Cass peeks back around the corner, raises an eyebrow, and mouths: “Go.”
I go.
The walk from the service corridor to the locker room is surreal, like moving through the dream of someone who always wanted to see the inside of a hockey arena after closing. It’s quieter now, the party muffled by three layers of concrete and the endless, echoing tunnels underneath the ice. I count my steps to distract myself from the fact that my hands are still sticky from confetti and that I may or may not be wearing two left shoes.
I pass a row of catering carts stacked with champagne buckets and the remains of a five-foot sub sandwich. The media room is at the end of the hall, half lit and empty except for a flock of folding chairs and the faint smell of old popcorn. I duck in to fix my hair, maybe splash some water on my face before braving the postgame circus.
I get as far as the water cooler before Finn finds me.
He comes in at a jog, sees me and stops, hands on hips, breathless in a way that has nothing to do with his cardiovascular health. For a moment, he doesn’t say anything. Just stands there, eyes roving from my face to my hoodie to my legs, which are still dusted with a faint layer of gold confetti.
“Hey,” I say, smoothing my hair. “Congrats on the MVP. That’s, what, your third?”
“Fourth,” he says, and it’s so on-brand I nearly laugh.
Finn walks over, closing the gap in three steps, and before I can get another word out, he kisses me. Not a tentative, let’s-not-get-caught kind of kiss, but the kind you see in old movies right before the world ends. His hands are cold from the ice, and his face is still red from the onslaught of cameras, but he kisses me like I’m the only thing he remembers from the last hour. I let myself fall into it, let the world collapse down to the taste of Gatorade and the prickle of his stubble against my cheek.
When he breaks, he’s smiling so hard I think he might pull something. “Did you see it?” he asks, forehead pressed to mine. “Did you see the shot?”

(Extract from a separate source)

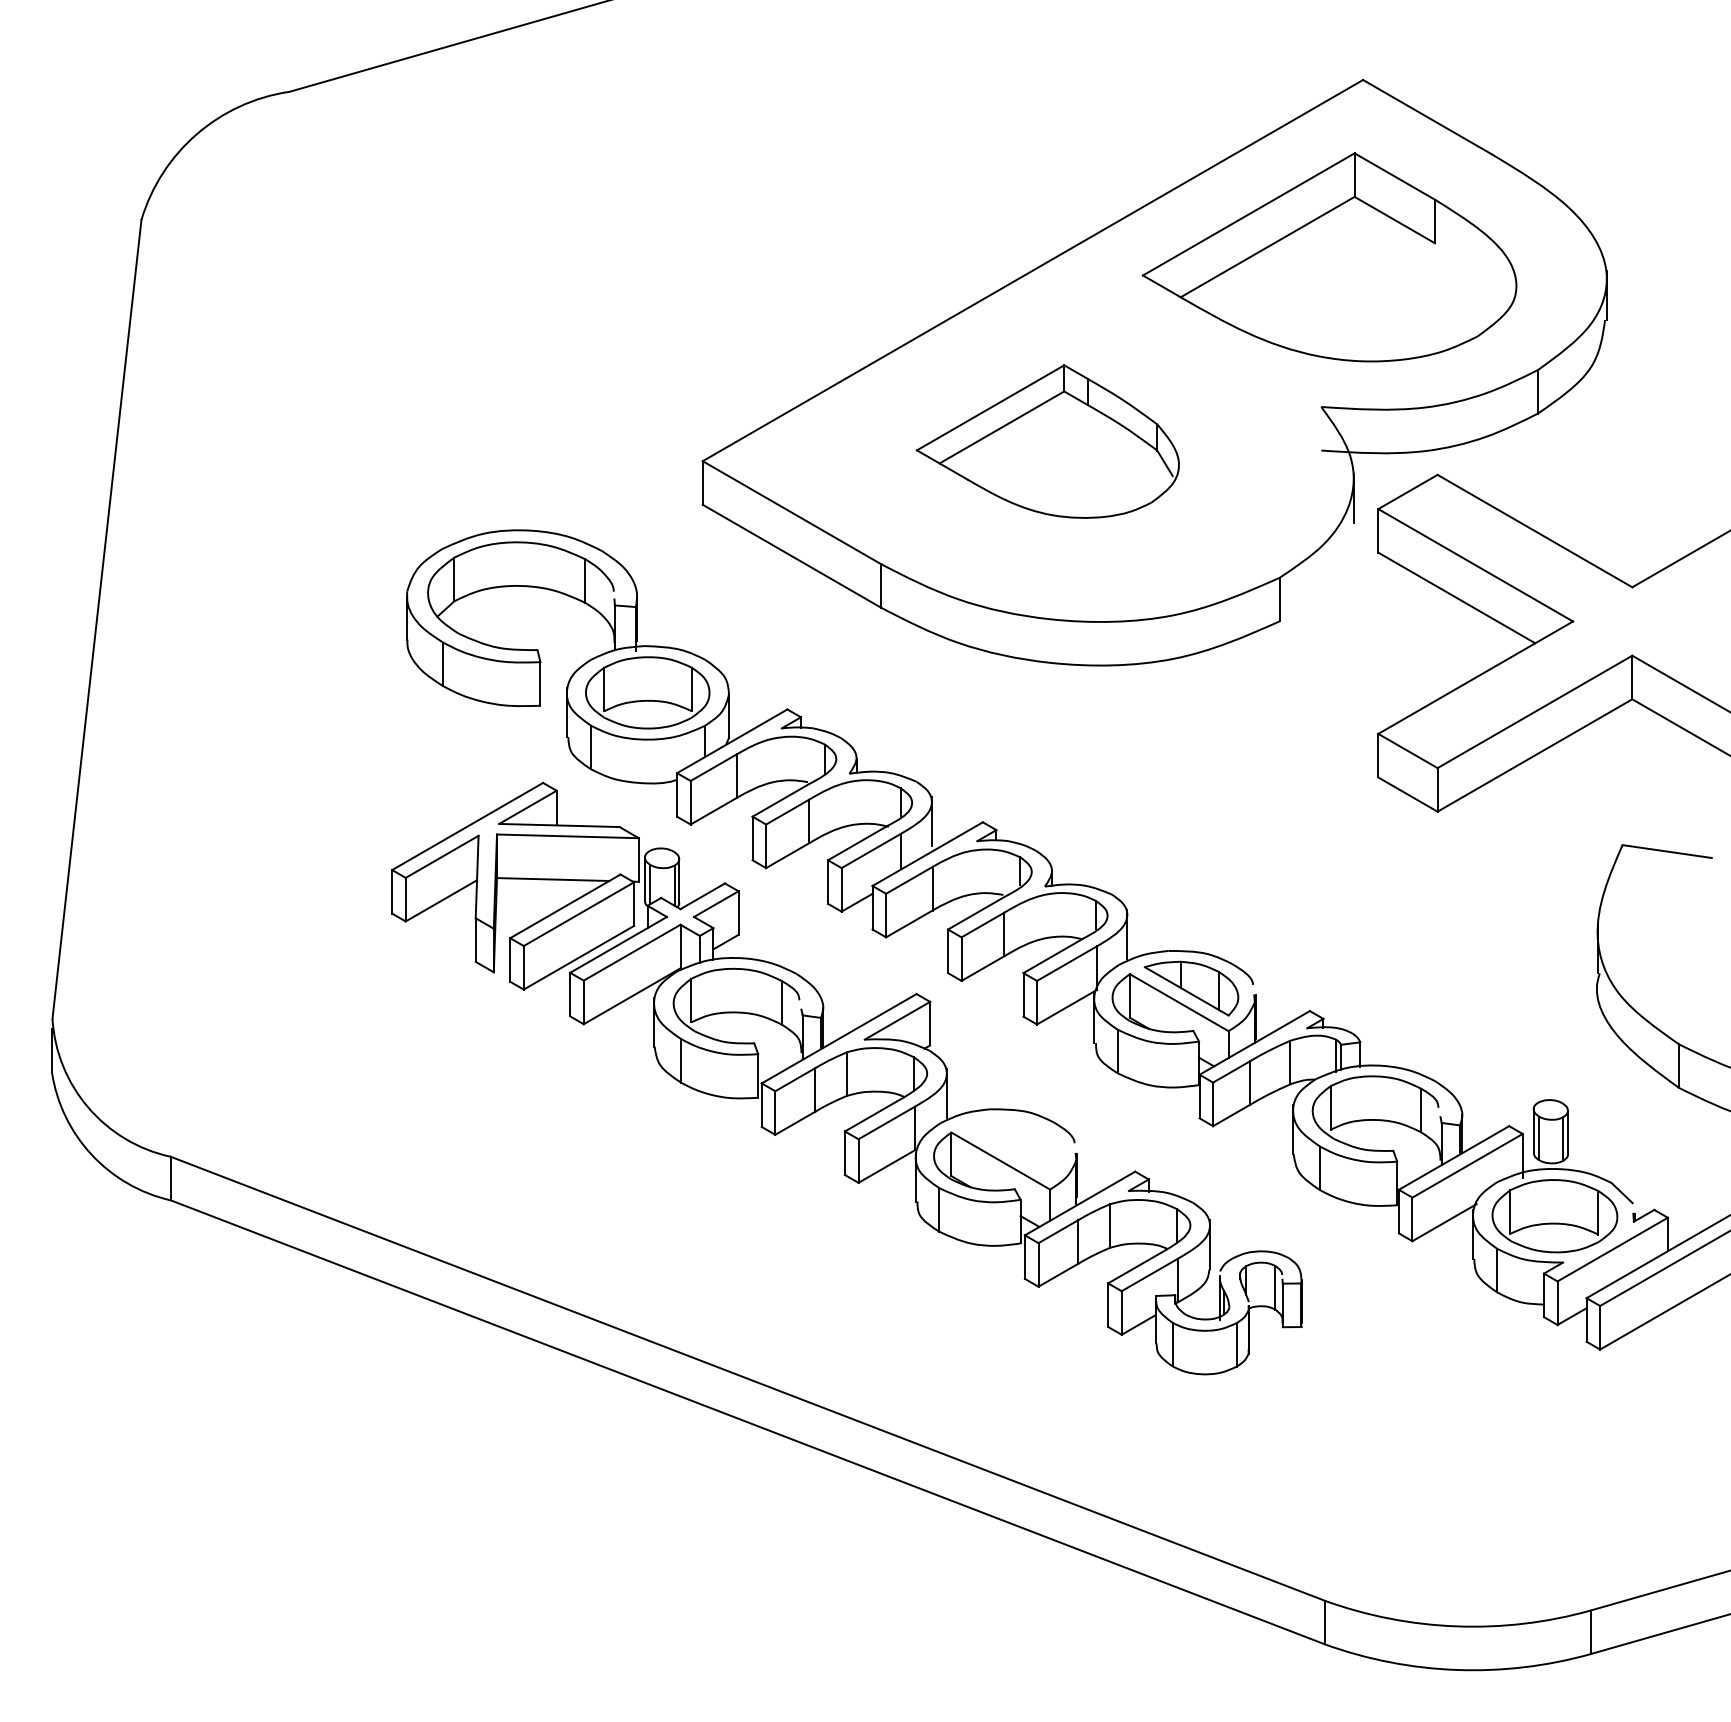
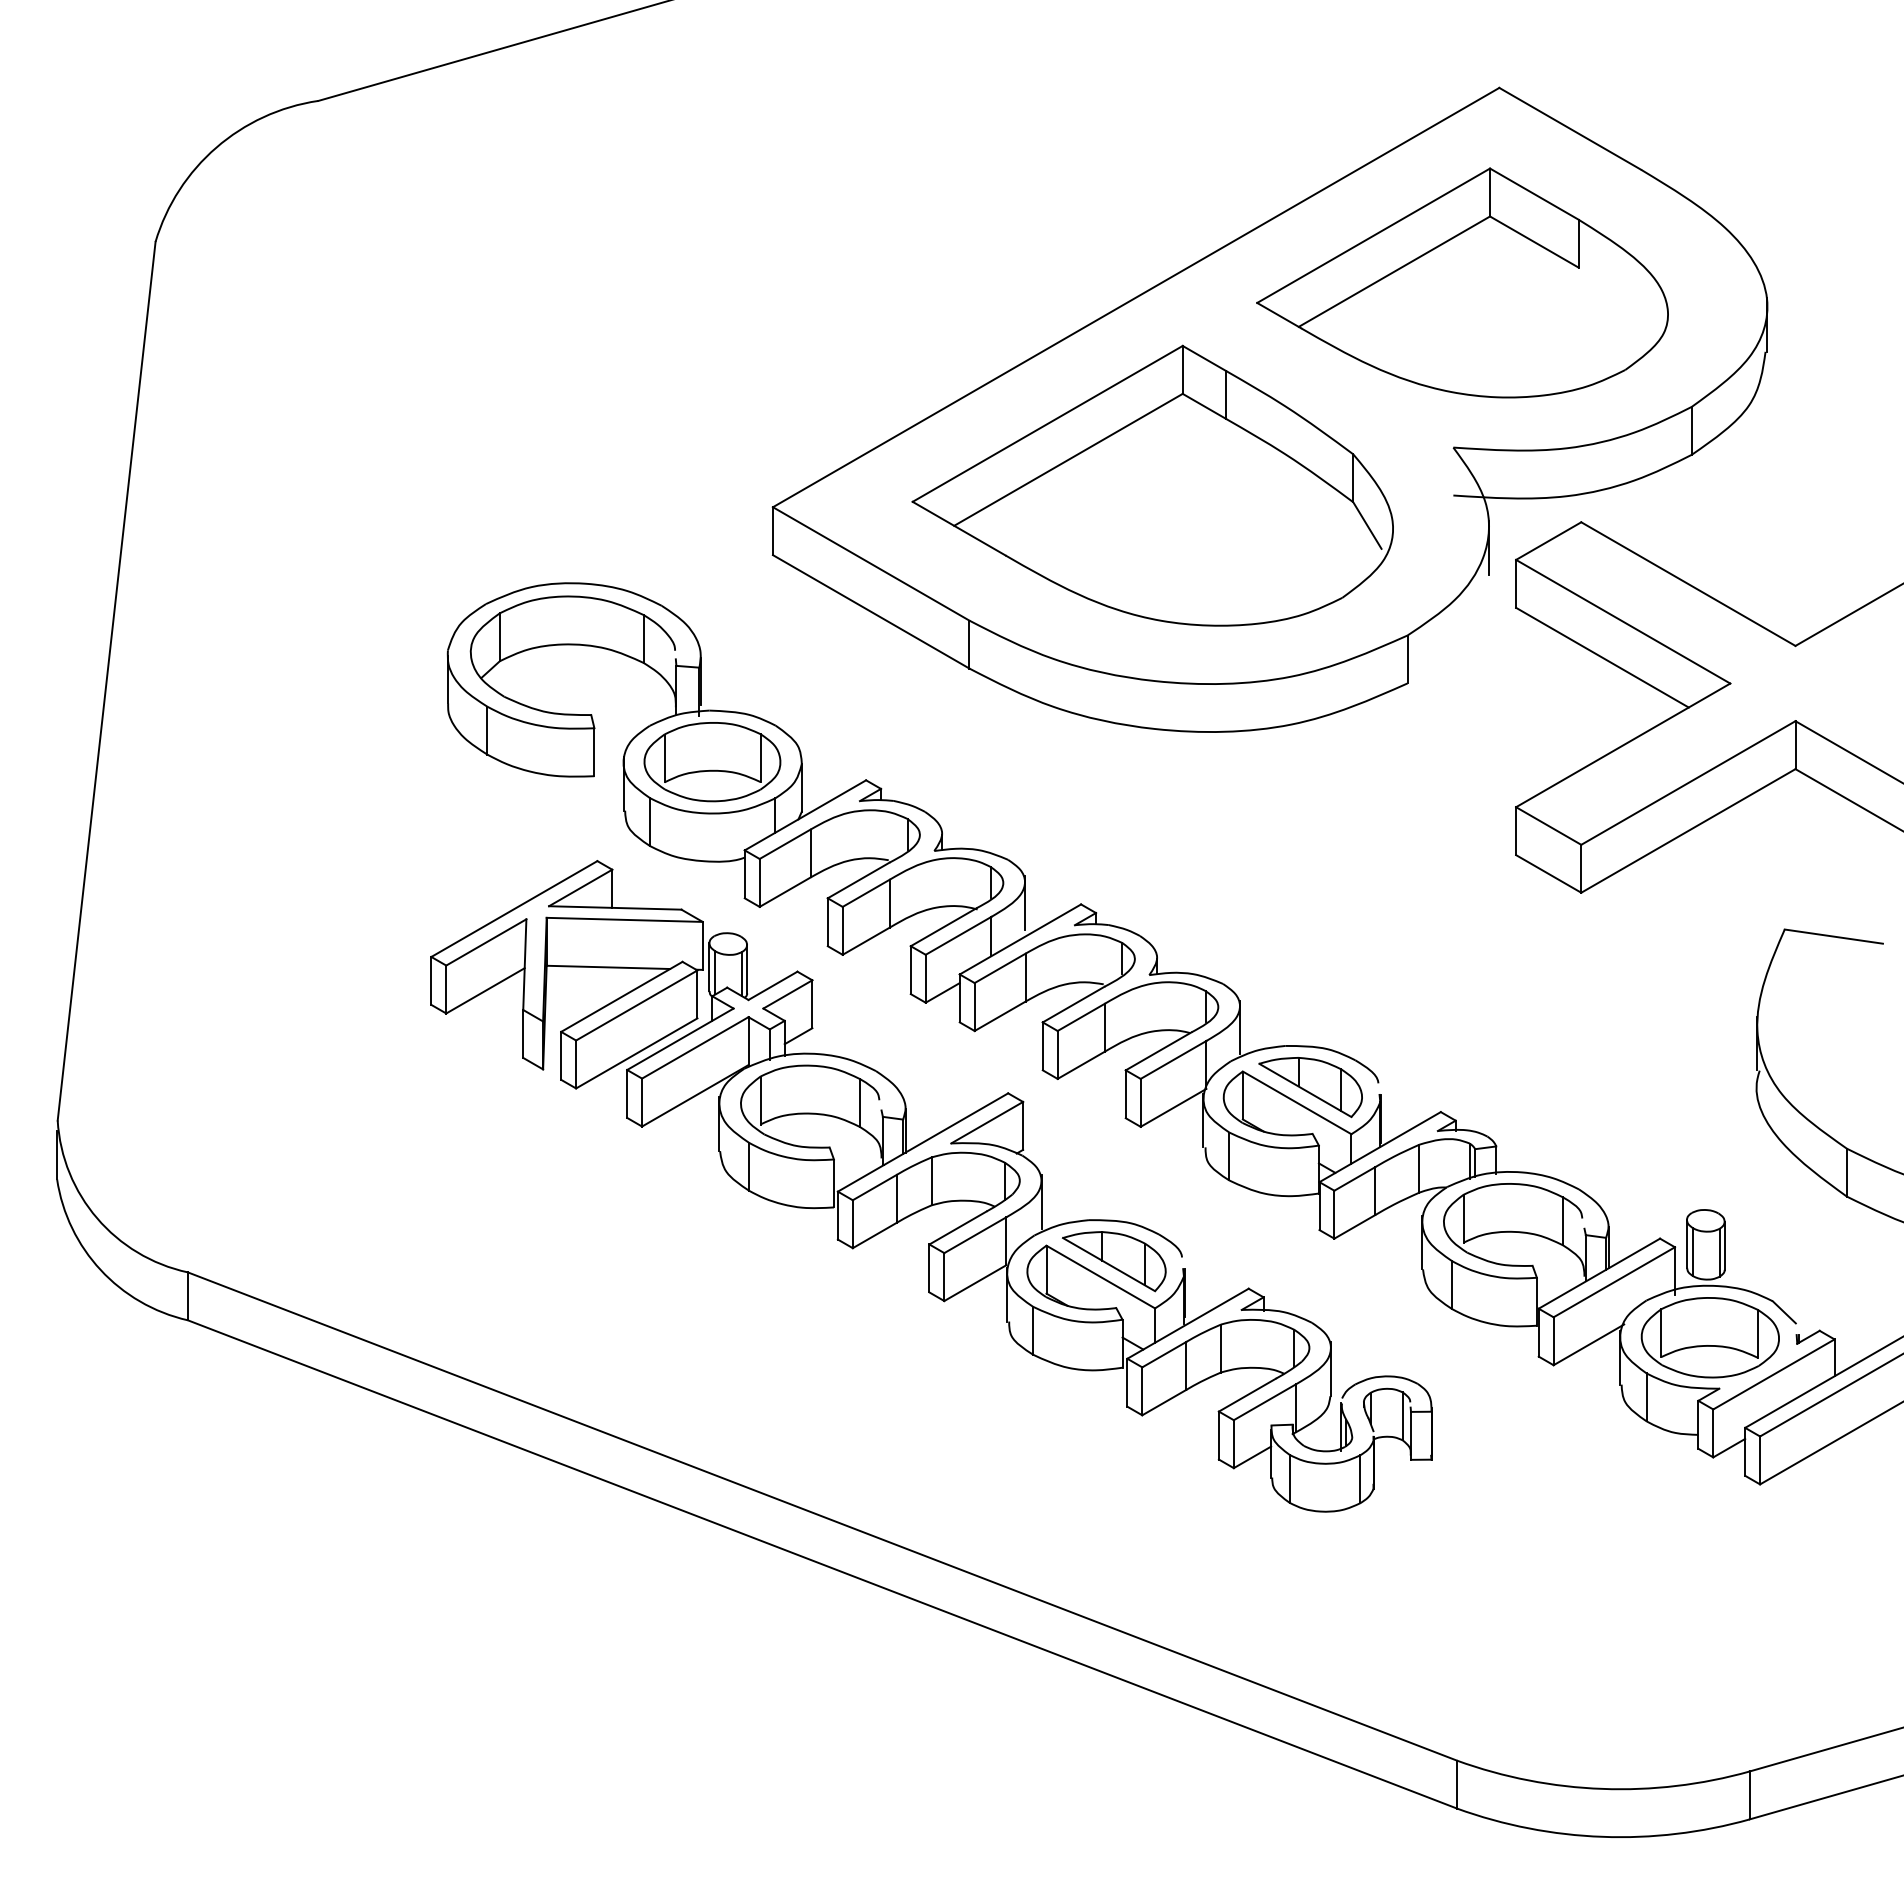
part: (1047, 441) -> (1152, 485), size x1.67
part: (1012, 1146) -> (1113, 1261), added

“Everyone saw the shot,” I say. “You’re going to be a meme for the rest of your life.”
He beams, then winces as if remembering his ribs are probably cracked. “Worth it.”
He kisses me again, softer this time, then takes my hand and leads me to a corner of the room, away from the glass door and the chance of prying eyes. I sink onto a folding chair, and he sits on my lap, which would be funny if he weren’t six five and made entirely of muscle and stubbornness.
For a minute, we just sit, wrapped around each other like the whole season has been leading to this. He buries his face in my neck, breathes in, and sighs. “You have no idea how much I needed that,” he says, voice muffled.
I run my fingers through his hair, still wet from the shower and the victory spray. “Rough day at the office?”
“You have no idea,” he says again, but this time it’s a joke. He slides into the seat next to me.
We talk, quietly, about everything and nothing: the game, the kids, how he missed breakfast because the hotel bagels tasted like old sponges. He teases me for crying on national TV when they handed Beau the Cup. I tease him for doing the same when he talked about our kids in his MVP speech.
He lifts his head and looks at me, serious now. “Thank you,” he says. “For…you know. All of it.”
“You’re welcome,” I say, even though the real answer is:Thank you, for not running. For not hiding. For making a life out of the ruins.But I’m not in the mood to be sentimental.
He grins. “You wanna make out in the green room before anyone finds us?”
I look at the clock. “We have six minutes.”
“That’s a new record.”
He slips his hands under my hoodie, cold palms on bare skin, and I shiver. He kisses me again, deep and thorough, and it’s like the last three years never happened—like it’s just us, sneaking around after morning skate, stealing time before the trainers come in and spoil the illusion.
Except it’s not just us anymore. It’s us, and three kids, and a career, and a city full of people who now know our names and our faces and, thanks to the Storm’s social media team, our home address. It’s messy, and hard, and sometimes so exhausting I want to throw my phone into the river and move to Canada.
But right now, it’s perfect.
Finn pulls away, hair askew and lips swollen, and says, “You still want to run away with us and the kids?”
I kiss him again, and say, “It’ll be chaos, but I do.”
He laughs, that big, helpless Finn laugh, and I feel the sound all the way down to my bones. I hear them: the unmistakable crosstalk of two men who should never have been let near a microphone, much less each other. The voices bounce down the hallway, ricocheting off the concrete in a way that even postgame cleanup can’t muffle.
Beau is shirtless, again, jersey slung over his shoulder like a towel. He’s still wet, this time with a froth of champagne and something that could either be blood or Sharpie, courtesy of a very determined fan. Grey is in full postgame mode, which means he’s still in his pads, but the rest of him is composed enough to pass as a human man and not a discount superhero. They stand close enough that I can smell the victory smoke and the barely-concealed terror of impending parenthood. Neither of them has ever looked so alive.
“Told you he’d find her first,” Beau says, elbowing Grey in the ribs and nodding at the closed door where Finn disappeared.